Depuis le transfert des routes nationales aux départements opéré par la loi du 13 août 2004, une lutte est engagée entre le maire de Verdun, Arsène Lux, et le président du conseil général de la Meuse, le sénateur Christian Namy qui a succédé à notre collègue Bertrand Pancher en 2004. Cette « bataille » porte sur l’appellation exacte de la route : « Voie sacrée » ou « Voie sacrée nationale » ? Un arrêté interministériel du 15 février 2007 a officialisé l’appellation « Voie sacrée nationale », mais cette appellation n’a pas d’existence, ni physique – les cartes routières, les guides touristiques, les livres d’histoire, les bornes ornées du casque Adrien qui jalonnent la route ainsi que les panneaux historiques font toujours référence à la « Voie sacrée » –, ni juridique puisque c’est le département qui a la compétence pour entretenir la désormais « RD 1916 ».

Il s’agit donc, par cette proposition de loi, de donner une valeur législative à un arrêté interministériel. Je ne rappellerai pas à notre rapporteur que la loi fait l’objet d’une définition matérielle dans la Constitution, en vertu de son article 34. De toute évidence, ce texte n’est pas de nature législative.

Dans ce débat, dont l’opportunité me semble sujette à caution, je me rangerai derrière les arguments du maire de Verdun – pas l’actuel, mais son prédécesseur, notre excellent collègue Jean-Louis Dumont, que je salue. L’Assemblée nationale n’a pas à s’immiscer dans des querelles locales et, qui plus est, vaines. Je reprends un élément contenu dans le communiqué de mes collègues socialistes du mardi 11 février dernier : « Que penseraient les parlementaires qui se sont battus au front, parfois au prix de leur vie, de voir l’hémicycle ainsi instrumentalisé ? » Il n’est pas besoin d’être grand clerc pour le deviner !

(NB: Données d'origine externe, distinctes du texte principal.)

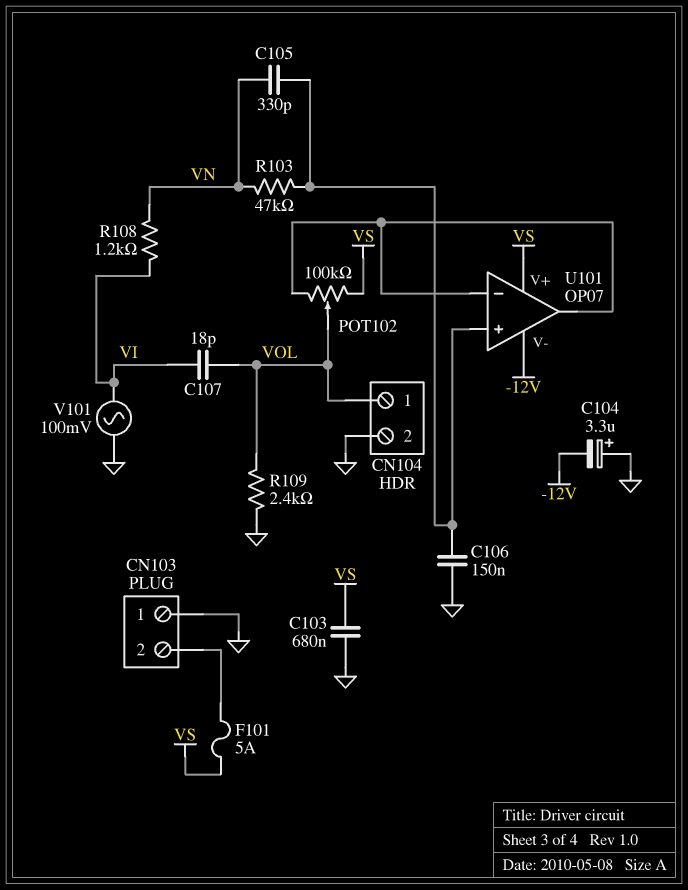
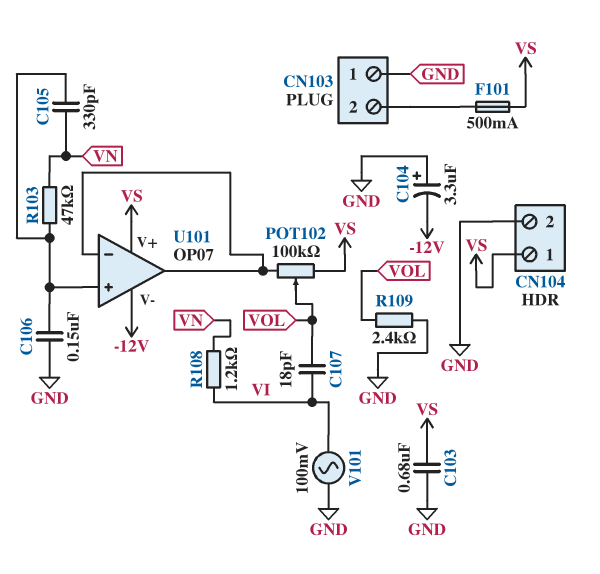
CN104 pin 1: VOL -> VS
F101: 5A (CN103/2, VS) -> 500mA (CN103/2, VS)

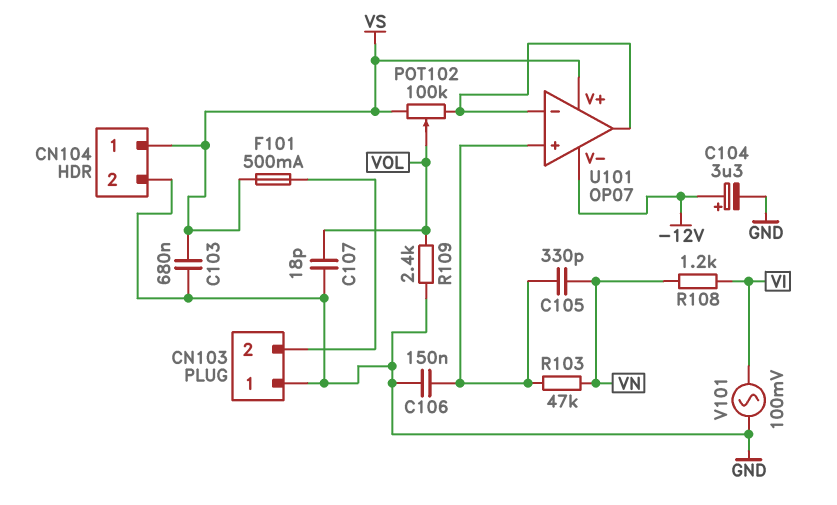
C104: 3.3uF (plus GND, minus -12V) -> 3.3uF (plus -12V, minus GND)
C107: 18pF (VI, VOL) -> 18pF (GND, VOL)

Ainsi, je m’arrêterai là pour ne pas allonger des débats qui n’ont pas lieu d’être ici et qui ne contribuent pas à renforcer les députés dans leur fonction d’élaboration de la loi, fonction pourtant mieux installée depuis la révision constitutionnelle de 2008 qui a octroyé aux groupes parlementaires minoritaires un droit d’initiative dans le cadre de journées réservées comme celles-ci. Les membres du groupe RRDP ne voteront pas ce texte, qui ne nous apparaît pas opportun.